**** Extracted text ****

I need to contact them to take photos before they do too much to the theatrey-ness of it all.

Joe Vogel
Joe Vogel on August 26, 2009 at 6:57 pm

The Capri Theatre, like other ABC houses of the 1960s and 1970s, was designed by architect Henry George Greene.

Here’s a photo of the former Capri Theatre.

Mike Rogers
Mike Rogers on November 4, 2011 at 12:02 pm

Really Great stories,you see so few anymore on CT.

rob750
rob750 on November 29, 2011 at 11:30 am

The Capri theater was the second theater in the area where I worked after having come from the Hillcrest theater that later was, unfortunately, renamed Cooper Cinemas. The Hillcrest theatre was closed when the owners, a church organization, wanted to use the facility strictly for their church. I think it remains a church today.

****

Task A:
According to the comment thread, who designed the Capri Theatre?
Task B:
Write out everything in the comment thread from "The Capri Theatre, like" down to "anymore on CT.", switching "Capri Theatre" to "Capri Cinema".

**** Data excerpts ****

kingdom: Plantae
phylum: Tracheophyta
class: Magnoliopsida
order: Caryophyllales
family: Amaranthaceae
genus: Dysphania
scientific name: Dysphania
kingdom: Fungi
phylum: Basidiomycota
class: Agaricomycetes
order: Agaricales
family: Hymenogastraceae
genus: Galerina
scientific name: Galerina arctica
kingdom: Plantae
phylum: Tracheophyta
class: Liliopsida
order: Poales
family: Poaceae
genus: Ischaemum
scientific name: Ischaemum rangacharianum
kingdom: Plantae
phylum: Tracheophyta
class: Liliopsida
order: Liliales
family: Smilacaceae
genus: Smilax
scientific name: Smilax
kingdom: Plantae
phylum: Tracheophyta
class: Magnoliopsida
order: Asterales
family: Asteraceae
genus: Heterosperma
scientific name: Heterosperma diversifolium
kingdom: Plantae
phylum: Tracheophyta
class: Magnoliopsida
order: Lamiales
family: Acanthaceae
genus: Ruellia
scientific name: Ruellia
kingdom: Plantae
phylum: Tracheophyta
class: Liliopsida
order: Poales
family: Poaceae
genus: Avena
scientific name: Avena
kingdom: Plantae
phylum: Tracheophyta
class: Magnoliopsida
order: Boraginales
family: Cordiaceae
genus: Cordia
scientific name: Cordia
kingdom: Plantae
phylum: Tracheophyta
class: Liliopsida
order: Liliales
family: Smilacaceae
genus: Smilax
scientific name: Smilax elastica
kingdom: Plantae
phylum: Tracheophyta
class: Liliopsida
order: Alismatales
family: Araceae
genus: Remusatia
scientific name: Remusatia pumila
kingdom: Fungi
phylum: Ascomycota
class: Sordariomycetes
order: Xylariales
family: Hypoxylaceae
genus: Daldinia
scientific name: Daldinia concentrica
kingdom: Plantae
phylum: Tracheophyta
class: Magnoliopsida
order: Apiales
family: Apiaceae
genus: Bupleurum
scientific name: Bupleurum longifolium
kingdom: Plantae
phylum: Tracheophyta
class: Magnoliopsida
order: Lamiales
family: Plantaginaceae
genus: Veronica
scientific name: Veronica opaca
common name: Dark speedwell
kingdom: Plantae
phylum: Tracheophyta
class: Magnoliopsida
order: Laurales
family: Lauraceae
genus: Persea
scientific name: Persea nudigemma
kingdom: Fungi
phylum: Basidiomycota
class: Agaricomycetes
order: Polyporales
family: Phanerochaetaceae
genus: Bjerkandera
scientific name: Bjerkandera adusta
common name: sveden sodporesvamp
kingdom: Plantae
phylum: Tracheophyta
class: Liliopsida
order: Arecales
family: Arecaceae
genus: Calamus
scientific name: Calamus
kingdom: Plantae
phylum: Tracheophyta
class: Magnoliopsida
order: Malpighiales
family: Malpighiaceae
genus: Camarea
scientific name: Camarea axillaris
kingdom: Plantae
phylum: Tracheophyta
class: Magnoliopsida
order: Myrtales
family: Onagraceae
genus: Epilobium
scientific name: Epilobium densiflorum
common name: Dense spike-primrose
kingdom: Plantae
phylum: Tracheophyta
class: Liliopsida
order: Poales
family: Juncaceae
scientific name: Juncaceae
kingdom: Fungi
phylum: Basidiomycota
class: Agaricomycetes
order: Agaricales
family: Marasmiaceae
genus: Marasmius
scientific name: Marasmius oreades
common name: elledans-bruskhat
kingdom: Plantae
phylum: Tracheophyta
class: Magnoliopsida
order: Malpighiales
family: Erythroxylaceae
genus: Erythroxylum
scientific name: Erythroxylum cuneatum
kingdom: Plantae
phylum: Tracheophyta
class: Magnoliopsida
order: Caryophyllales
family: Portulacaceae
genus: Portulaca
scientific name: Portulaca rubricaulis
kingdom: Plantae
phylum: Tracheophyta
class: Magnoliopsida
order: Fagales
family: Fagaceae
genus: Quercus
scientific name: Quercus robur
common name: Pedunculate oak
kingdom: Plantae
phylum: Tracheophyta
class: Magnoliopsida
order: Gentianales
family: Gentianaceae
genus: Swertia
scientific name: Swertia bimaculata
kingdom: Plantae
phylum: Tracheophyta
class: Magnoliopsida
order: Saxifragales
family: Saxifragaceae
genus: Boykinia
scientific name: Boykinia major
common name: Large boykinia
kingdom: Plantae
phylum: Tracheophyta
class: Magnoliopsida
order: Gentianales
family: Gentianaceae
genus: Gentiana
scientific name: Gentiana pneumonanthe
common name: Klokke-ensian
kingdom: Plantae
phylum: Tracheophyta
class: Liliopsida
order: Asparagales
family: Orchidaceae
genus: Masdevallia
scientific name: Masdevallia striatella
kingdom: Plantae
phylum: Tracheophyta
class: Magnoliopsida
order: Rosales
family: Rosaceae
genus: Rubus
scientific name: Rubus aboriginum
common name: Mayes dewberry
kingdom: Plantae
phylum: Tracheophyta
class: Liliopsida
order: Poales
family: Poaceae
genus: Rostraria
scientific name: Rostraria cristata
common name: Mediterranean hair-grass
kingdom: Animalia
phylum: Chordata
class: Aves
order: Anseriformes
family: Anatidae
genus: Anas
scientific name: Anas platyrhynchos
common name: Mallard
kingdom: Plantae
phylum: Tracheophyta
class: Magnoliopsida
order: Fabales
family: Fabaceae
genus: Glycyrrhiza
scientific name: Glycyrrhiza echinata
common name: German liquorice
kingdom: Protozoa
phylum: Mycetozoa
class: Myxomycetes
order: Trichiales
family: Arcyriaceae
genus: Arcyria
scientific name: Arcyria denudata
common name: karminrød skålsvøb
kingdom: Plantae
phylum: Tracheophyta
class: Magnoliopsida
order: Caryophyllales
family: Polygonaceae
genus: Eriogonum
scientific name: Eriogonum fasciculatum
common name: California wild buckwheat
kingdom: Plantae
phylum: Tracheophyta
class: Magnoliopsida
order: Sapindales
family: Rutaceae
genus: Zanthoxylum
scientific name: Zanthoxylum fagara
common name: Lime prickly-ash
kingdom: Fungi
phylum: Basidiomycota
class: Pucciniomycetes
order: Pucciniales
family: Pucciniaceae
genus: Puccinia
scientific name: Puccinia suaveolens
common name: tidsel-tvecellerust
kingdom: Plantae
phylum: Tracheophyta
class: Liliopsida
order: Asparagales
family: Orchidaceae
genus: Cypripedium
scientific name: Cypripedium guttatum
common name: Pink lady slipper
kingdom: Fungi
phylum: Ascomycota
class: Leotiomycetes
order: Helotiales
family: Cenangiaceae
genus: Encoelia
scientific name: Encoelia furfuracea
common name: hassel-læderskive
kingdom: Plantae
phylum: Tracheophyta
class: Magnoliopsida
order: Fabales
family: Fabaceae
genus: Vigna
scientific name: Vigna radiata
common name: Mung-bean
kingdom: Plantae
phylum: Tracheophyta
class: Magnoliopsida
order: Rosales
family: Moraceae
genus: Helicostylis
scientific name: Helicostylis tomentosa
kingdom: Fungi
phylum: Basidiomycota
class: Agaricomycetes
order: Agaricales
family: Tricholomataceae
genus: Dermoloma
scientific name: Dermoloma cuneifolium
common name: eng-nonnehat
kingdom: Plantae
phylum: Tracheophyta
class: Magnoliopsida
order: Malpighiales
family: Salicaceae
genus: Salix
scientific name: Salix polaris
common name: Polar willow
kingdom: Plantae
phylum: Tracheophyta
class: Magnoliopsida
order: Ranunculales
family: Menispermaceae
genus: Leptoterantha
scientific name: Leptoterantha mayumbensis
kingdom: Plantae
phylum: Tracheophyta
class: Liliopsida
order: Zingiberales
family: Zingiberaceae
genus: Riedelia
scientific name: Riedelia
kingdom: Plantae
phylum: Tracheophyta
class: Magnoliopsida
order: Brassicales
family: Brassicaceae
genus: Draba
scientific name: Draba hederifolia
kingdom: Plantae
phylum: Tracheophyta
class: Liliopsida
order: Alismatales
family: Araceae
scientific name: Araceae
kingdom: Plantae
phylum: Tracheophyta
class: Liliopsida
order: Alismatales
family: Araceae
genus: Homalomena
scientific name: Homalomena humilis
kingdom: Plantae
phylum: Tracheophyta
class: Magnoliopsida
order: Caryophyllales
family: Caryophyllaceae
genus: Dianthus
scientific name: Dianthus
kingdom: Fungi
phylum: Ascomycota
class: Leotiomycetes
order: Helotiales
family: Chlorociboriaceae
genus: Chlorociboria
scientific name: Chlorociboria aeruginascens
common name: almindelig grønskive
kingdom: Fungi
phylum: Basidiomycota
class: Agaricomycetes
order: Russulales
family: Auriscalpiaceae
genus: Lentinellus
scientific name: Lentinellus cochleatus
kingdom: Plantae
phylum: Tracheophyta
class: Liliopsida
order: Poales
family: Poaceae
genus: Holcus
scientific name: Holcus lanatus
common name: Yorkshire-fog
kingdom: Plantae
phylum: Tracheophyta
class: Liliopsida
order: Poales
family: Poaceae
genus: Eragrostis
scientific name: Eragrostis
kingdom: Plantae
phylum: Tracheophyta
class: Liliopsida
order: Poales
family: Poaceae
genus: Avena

****

Answer box A:
Architect Henry George Greene.

Answer box B:
The Capri Cinema, like other ABC houses of the 1960s and 1970s, was designed by architect Henry George Greene.

Here’s a photo of the former Capri Cinema.

Mike Rogers
Mike Rogers on November 4, 2011 at 12:02 pm

Really Great stories,you see so few anymore on CT.